Equip your duty officers/away teams
Allow certain classes of ships to land on the planet as a base of opperations or slowly fly around the planet scanning
use shuttles carried by the ships to fly around and land with teams or pick up drop cargo
This is the tip of the iceburg
Saphire.. Science ground......Ko'el Romulan space Tac
Leva........Tactical ground.....Koj Romulan space Eng
JJ-Verse will never be Canon or considered Lore...It will always be JJ-Verse
Nothing in STO takes long enough for food to be a factor in the slightest. Excluding the kind of games where a day lasts 24 minutes instead of 24 hours, all games that include a hunger mechanic tend to exaggerate the issue to an absolutely ridiculous degree.
Using shuttles to go from one area to another on a planet could be interesting if there's something to do in the shuttle map (combat, navigating throuh tunnels, etc). If its just flying, waste of time. And you'd need an explanation every time for why they don't just use the transporters.
It probably isn't possible to make your own shuttle land to pick you up in a ground map, it would have to be a generic shuttle. Similar subjects have come up before like why you can't see your own ship parked in ESD and the devs have said thats not possible.
Creating different movement animations based on environment sounds like a royal waste of time.

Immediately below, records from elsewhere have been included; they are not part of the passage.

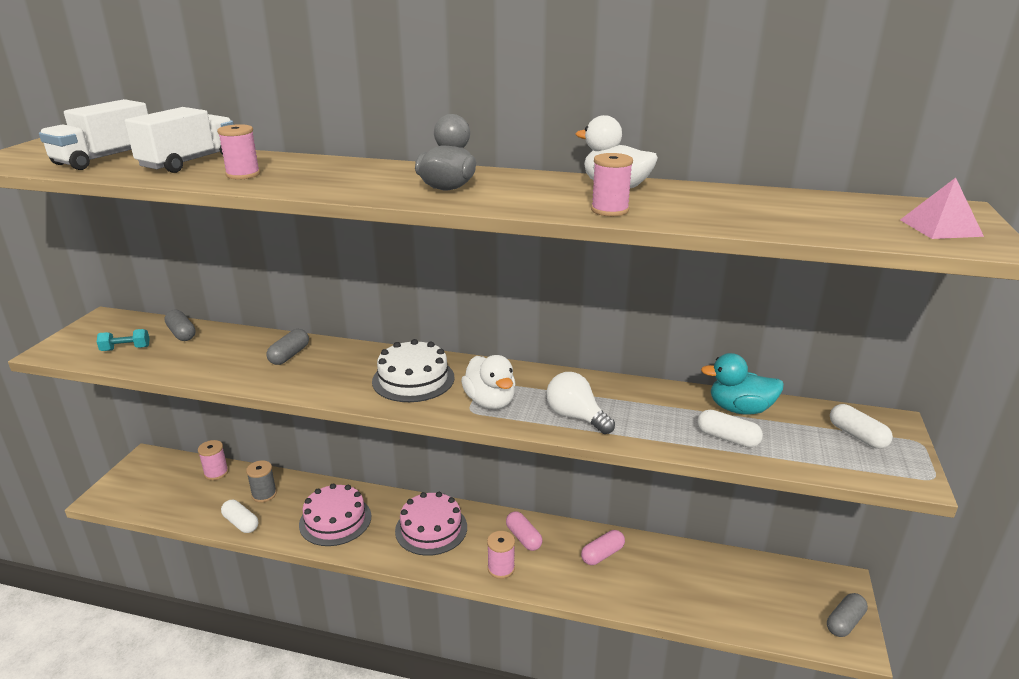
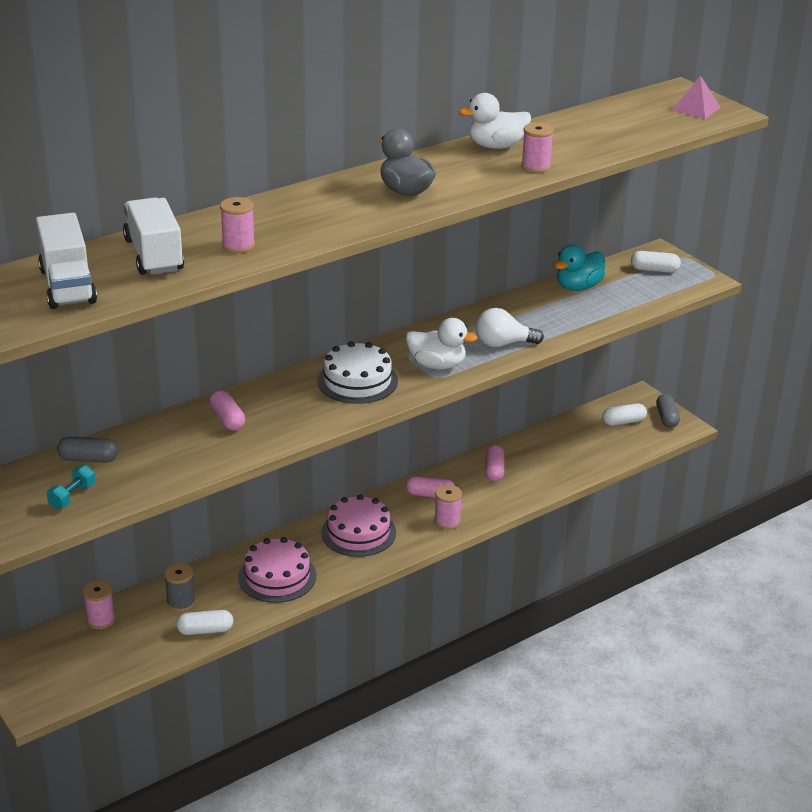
camera: 50 degrees left, 5 degrees up
(289, 355) = (227, 419): grey capsule -> pink capsule
(727, 438) = (599, 308): white capsule -> white capsule (623, 422)

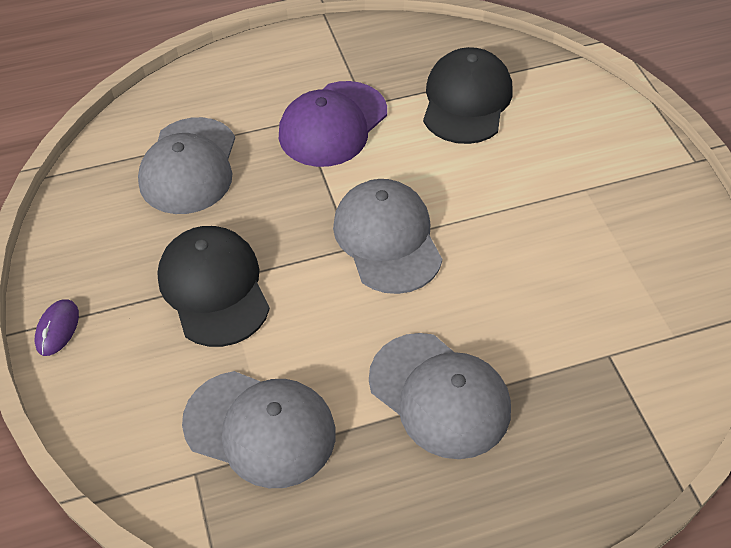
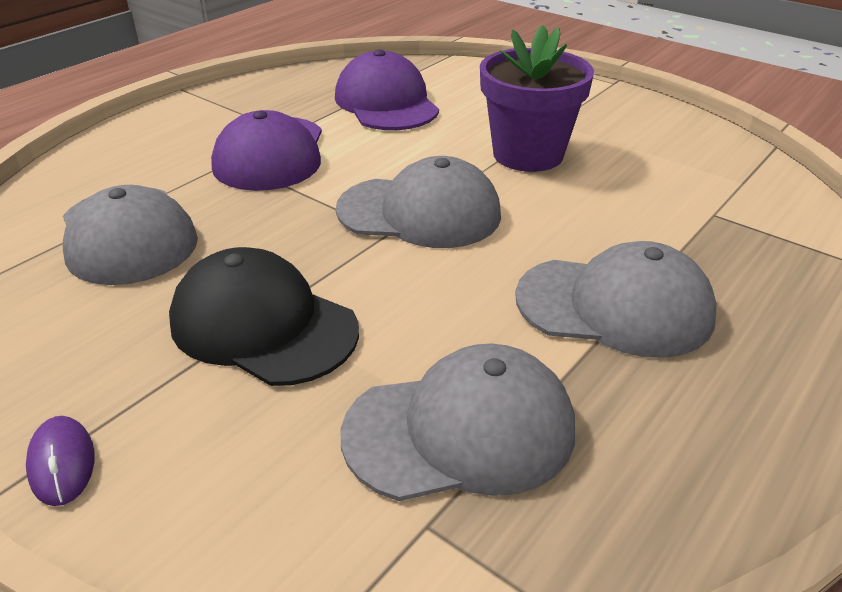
camera: 35 degrees left, 15 degrees down
(387, 239) = (419, 212): grey cap -> grey cap turned 150 degrees clockwise
(466, 101) = (386, 103): black cap -> purple cap
(525, 217) = (528, 154): none -> purple flower pot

AI is difficult. I'd be happy if my boffs could manage to run by my side instead of lagging 10m behind, and use their weapons without pausing to think between shots. Giving them emotional states is overkill.
No, I don't want my boffs to blurt out random one-liners during the action, I've played games that do that and it gets old fast. Speech bubbles like some of the social zone NPCs have would be better. With customizable lines, of course.
Yeah, but that's the issue: a single area based around exploration won't be enough to fundamentally change the game. It's a space combat game and unless the devs put an enormous amount of time into making what's basically another game to attach to this one, there won't be enough exploration for people to stick around just for that.
I was absolutely astounded playing a foundry mission the other day when I beamed down to a planet with weaker than usual gravity. I had no idea the game engine could do that. Why are the devs not including this more often? Would be great to have a platforming section on a low gravity world.